Hoje vou convidar o leitor a fazer um pequeno exercício: tem, por acaso, alguém no seu grupo de amigos que começa várias vezes frases com a palavra “supostamente”? Sim? Caso não se tenha ainda apercebido, lamento informar que tem um amigo conspiracionista.
Com o advento da internet, as teorias da conspiração ganharam asas. E, com o advento da pandemia (ou fraudemia???), as asas cresceram e agora voam por todo o lado. Antes de mais, acho que o advento se devia manter só nos chocolates de natal, estas novas versões são horríveis. Mas continuando, dantes, havia algum colega na escola que tinha um irmão mais velho que fumava umas cenas e dizia disparates sobre a alunagem. Agora, tem um canal de youtube. O parvo do passado tornou-se no influenciador do futuro. E, de tanto dizer que supostamente fomos à lua, tudo acaba por ser supostamente. “Supostamente” passa a ser uma palavra do dia-a-dia. Vamos jantar ao indiano do fundo da rua? Supostamente abre às sete. Praia no fim-de-semana? Supostamente vai estar sol. Dar um passeio em Mordor? Supostamente não existe.
Voltando à pandemia, morreu muita gente, mas as pessoas morreram de outra coisa qualquer, e o objectivo era manter toda a gente em casa, por algum motivo incompreensível e, de certeza, absurdo. Os vários governos juntaram-se e pensaram “isto o que era giro era não andar ninguém na rua”. E pediram a um nerd para criar uma pandemia.
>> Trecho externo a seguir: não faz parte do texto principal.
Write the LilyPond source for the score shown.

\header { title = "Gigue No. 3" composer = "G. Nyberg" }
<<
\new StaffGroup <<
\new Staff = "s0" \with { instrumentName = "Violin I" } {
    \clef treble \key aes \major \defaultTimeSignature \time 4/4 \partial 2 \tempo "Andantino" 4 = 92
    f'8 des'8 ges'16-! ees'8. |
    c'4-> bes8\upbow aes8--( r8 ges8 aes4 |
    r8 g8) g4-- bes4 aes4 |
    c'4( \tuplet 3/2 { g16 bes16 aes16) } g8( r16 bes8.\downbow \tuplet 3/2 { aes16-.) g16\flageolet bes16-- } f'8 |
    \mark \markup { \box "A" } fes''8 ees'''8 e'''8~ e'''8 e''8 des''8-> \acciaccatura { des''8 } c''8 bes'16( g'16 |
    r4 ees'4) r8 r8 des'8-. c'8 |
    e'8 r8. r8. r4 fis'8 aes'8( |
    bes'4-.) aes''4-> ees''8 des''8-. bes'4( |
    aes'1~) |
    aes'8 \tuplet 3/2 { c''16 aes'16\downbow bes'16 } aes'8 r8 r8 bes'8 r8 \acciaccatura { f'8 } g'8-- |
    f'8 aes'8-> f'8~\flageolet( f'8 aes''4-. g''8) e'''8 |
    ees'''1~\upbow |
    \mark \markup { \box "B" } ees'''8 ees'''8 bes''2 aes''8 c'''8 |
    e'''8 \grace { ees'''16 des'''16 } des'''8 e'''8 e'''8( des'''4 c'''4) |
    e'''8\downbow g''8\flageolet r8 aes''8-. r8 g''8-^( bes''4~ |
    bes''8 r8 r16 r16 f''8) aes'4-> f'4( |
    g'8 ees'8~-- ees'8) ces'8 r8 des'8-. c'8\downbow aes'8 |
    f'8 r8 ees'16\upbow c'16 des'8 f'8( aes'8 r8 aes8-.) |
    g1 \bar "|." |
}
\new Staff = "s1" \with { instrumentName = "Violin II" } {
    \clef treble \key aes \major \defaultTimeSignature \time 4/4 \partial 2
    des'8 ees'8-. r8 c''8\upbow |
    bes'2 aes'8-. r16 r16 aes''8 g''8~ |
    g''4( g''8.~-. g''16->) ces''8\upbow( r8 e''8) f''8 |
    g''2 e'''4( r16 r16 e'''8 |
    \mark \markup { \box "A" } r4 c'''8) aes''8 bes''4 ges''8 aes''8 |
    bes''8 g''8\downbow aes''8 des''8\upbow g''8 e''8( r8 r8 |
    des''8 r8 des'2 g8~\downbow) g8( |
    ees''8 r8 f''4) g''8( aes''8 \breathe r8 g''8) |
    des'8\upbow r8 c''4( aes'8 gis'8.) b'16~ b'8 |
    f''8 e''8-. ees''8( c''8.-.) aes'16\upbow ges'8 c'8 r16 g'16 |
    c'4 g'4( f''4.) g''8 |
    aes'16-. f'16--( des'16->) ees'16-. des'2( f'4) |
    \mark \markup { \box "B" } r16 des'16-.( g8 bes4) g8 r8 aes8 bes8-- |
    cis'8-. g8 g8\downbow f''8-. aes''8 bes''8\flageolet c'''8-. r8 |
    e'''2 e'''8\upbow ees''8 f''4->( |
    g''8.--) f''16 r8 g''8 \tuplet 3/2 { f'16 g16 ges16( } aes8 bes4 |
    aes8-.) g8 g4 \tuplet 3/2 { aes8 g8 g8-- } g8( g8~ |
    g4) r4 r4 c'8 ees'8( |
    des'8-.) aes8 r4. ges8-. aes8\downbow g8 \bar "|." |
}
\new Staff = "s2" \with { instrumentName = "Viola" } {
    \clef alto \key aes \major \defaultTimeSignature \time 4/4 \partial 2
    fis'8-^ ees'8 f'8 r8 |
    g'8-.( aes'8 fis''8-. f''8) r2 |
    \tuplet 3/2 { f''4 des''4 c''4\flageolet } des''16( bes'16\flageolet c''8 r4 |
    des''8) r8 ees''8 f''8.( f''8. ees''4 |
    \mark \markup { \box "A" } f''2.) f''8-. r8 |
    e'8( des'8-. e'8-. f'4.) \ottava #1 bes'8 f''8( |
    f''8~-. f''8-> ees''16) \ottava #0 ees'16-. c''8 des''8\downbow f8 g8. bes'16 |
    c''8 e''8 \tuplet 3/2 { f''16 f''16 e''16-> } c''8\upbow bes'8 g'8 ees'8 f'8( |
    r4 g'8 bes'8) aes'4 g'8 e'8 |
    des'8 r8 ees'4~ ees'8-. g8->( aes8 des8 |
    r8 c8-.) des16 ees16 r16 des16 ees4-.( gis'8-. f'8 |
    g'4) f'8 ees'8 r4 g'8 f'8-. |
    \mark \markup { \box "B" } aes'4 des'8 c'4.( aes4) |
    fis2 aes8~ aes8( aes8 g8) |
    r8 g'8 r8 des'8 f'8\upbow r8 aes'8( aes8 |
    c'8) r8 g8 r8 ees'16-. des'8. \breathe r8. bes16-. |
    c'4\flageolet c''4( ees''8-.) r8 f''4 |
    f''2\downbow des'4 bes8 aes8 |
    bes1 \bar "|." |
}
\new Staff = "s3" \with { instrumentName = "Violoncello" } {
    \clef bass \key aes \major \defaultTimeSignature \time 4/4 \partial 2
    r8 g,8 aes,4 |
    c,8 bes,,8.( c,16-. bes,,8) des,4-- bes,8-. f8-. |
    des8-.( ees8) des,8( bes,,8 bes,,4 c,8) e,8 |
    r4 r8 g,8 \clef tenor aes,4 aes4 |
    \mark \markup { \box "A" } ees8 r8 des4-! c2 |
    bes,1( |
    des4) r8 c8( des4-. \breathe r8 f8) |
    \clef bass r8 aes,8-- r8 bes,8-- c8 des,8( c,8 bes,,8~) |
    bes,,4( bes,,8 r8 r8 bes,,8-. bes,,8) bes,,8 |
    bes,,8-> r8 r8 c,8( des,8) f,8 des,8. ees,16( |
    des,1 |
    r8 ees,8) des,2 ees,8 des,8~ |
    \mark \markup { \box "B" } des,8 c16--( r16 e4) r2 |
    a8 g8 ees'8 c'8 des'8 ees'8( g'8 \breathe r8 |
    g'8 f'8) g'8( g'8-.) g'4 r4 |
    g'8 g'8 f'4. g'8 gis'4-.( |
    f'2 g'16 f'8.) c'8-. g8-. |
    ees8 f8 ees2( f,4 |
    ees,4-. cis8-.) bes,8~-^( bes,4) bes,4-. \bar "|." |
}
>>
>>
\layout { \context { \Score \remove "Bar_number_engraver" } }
Tumba, nunca mais há horas de ponta. Felizmente, as pessoas acordaram e já podemos ficar todos presos no trânsito outra vez. Em relação à lua... supostamente, nunca lá fomos. Tirando os restos que lá ficaram depois das missões Apolo, as fotografias tiradas a esse material por satélites, e ser possível vê-los da Terra com telescópios, de facto, nada nos garante de forma definitiva que a humanidade alguma vez lá tenha estado. Simplesmente, não há provas. Portanto, a tralha que, supostamente, lá está, foi deixada cair pelas naves que por lá passaram (se é que chegaram a ir). Os astronautas da Apolo foram lá, abriram a janela e atiraram umas chapas ou um balde lá para baixo. Ou, imaginando que só tinham sopa para comer, uns talheres. Não é preciso garfos nem facas. Já a missão Artemis apostou na modernização, e atirou plásticos e wi-fi.
Com isto tudo, não sei como acabar esta crónica. Há tanta incerteza que nem dá para seguir uma linha lógica. Tanta incerteza que nem sei se fui mesmo eu a escrever isto. Supostamente, posso acabar assim.